Getting students through school quicker could help reduce the number of single people, according to a proposal from a southern lawmaker.
Huang Yanru, a member of the Guangdong Provincial Committee of the Chinese People's Political Consultative Conference, said one of the major reasons there are so many "leftover" men and women, (usually referring to single, urban and educated people older than 27) is the long period of getting educated.
"The long school system has made Chinese students graduate late and begin their work late, causing great pressure for them in falling in love, marriage and childbirth," Huang said.
In his proposal to the Second Session of the 11th Guangdong Provincial Committee of the CPPCC that opens on Tuesday, Huang suggests shortening primary school to five years, and junior and senior high school to two years each.
Currently, Chinese primary school is six years while junior and senior high school are another three years each.
"That indicates Chinese people usually begin to work at about the age of 22 when they have graduated from college, and that is too late for them to enter society," said Huang, who is also political commissar of the General Hospital of Guangzhou Military Command of the People's Liberation Army.
"Many people have become leftovers and find it hard to find their Mr Right and Miss Right after they finally have stable employment or build a decent career," Huang said.
"Shortening the school system would certainly help reduce the number of leftover men and women when young people begin to work and plan their future lives three years earlier," he told media.
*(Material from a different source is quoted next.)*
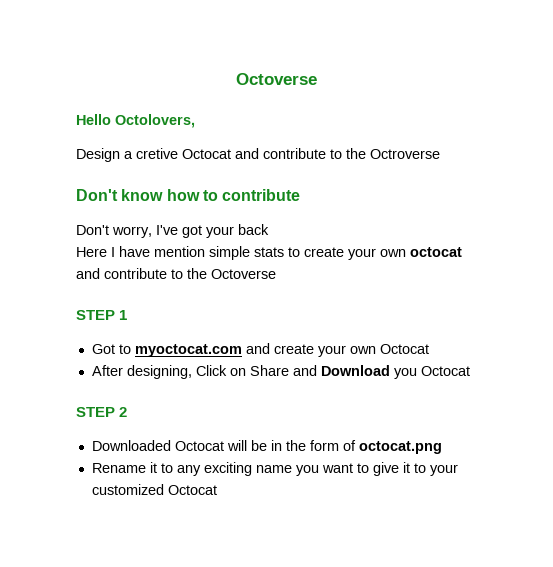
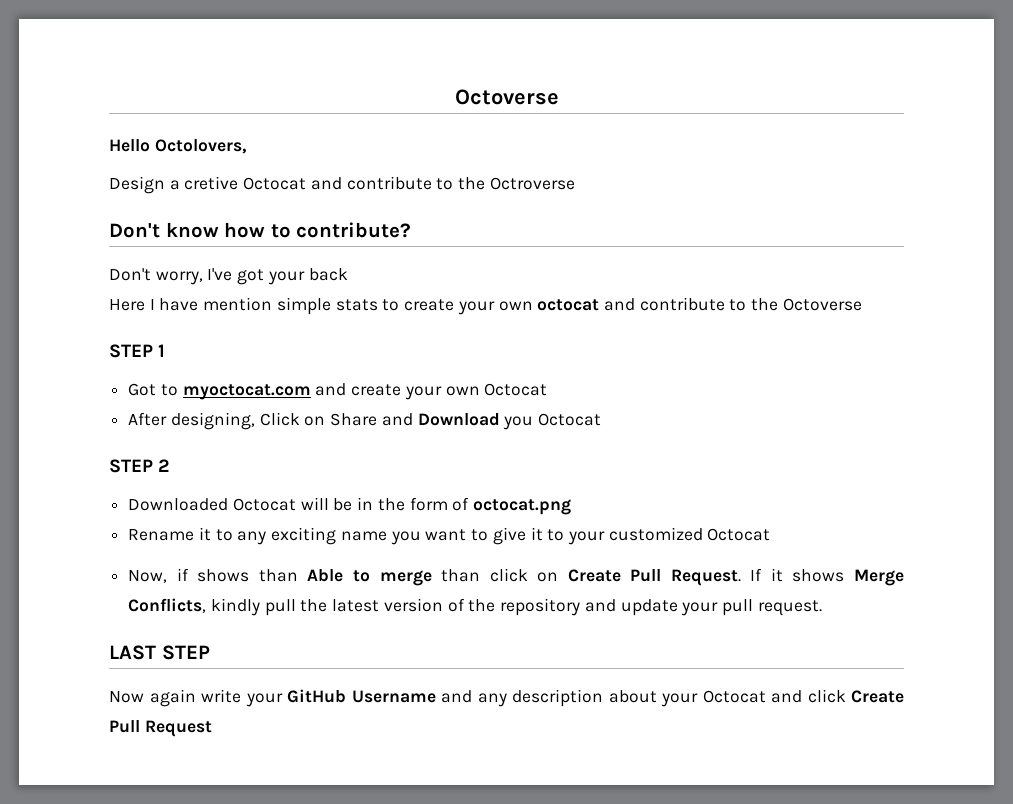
[222,189,301,201] contribute -> [296,222,412,238] contribute?
(217, 490) none -> [128,568,904,586] [128,598,822,616] [109,645,210,660] [109,689,904,707] [109,720,212,737] // Now, if shows than Able to merge than click on Create Pull Request. If it shows Merge Conflicts, kindly pull the latest version of the repository and update your pull request. // LAST STEP // Now again write your GitHub Username and any description about your Octocat and click Create Pull Request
China's university school system is usually four years, while Chinese kids usually start school at the age of 6 or 7.
The All-China Women's Federation used to identify men older than 30 and women above 27 as "leftover".
Huang said the average age for his hospital staff marrying is 29 for men and 27 for women.
The average age of a couple having a child at the hospital is 31 for men and 28 for women.
According to Chinese law, a man is allowed to tie the knot when he reaches 22 while a woman can get married when she turns 20.
Huang added that shortening the period of schooling to allow people to begin their work earlier would help build a harmonious society.
Zhang Yiri, an associate professor at Guangzhou City Polytechnic, said there is no problem shortening the school system as many teaching materials that are out of date can actually be withdrawn to help save educational resources and shorten the school system.
But another major problem might rise, Zhang added.
"The country's employment pressure will grow greatly when people can begin to work three years earlier," Zhang told China Daily. "And the country, which has a population of more than 1.3 billion, might be considering extending the ages for retirement," he said.
The Guangdong provincial department of education did not comment on Monday.